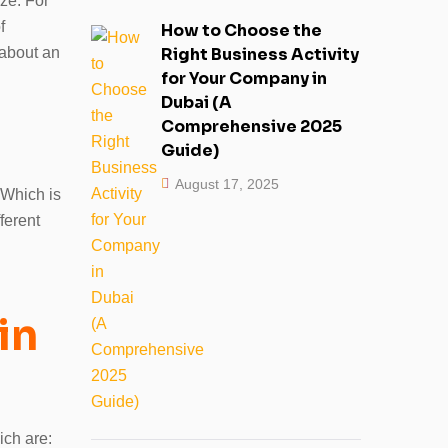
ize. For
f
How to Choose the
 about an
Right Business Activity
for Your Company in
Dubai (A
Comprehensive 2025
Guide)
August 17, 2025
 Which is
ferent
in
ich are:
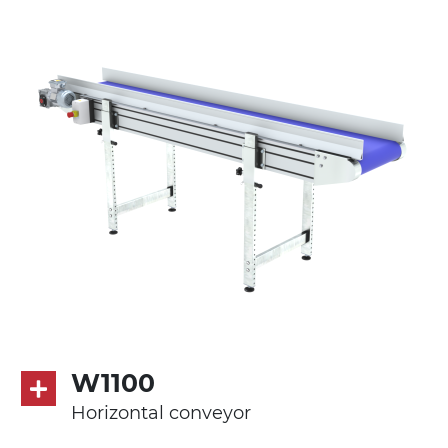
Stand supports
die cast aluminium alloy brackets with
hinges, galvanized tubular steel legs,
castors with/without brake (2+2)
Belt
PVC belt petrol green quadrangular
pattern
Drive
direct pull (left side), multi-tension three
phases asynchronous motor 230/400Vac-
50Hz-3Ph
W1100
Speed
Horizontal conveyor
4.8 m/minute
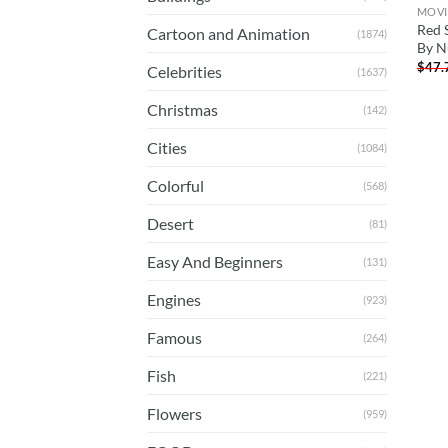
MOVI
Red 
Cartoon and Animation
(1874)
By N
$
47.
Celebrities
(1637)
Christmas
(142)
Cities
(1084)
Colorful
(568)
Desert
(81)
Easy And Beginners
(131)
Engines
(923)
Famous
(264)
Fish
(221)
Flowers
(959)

> [Task description]: The answer must consist of every line from the entries above that contains "with".

> [Answer space]:
die cast aluminium alloy brackets with
castors with/without brake (2+2)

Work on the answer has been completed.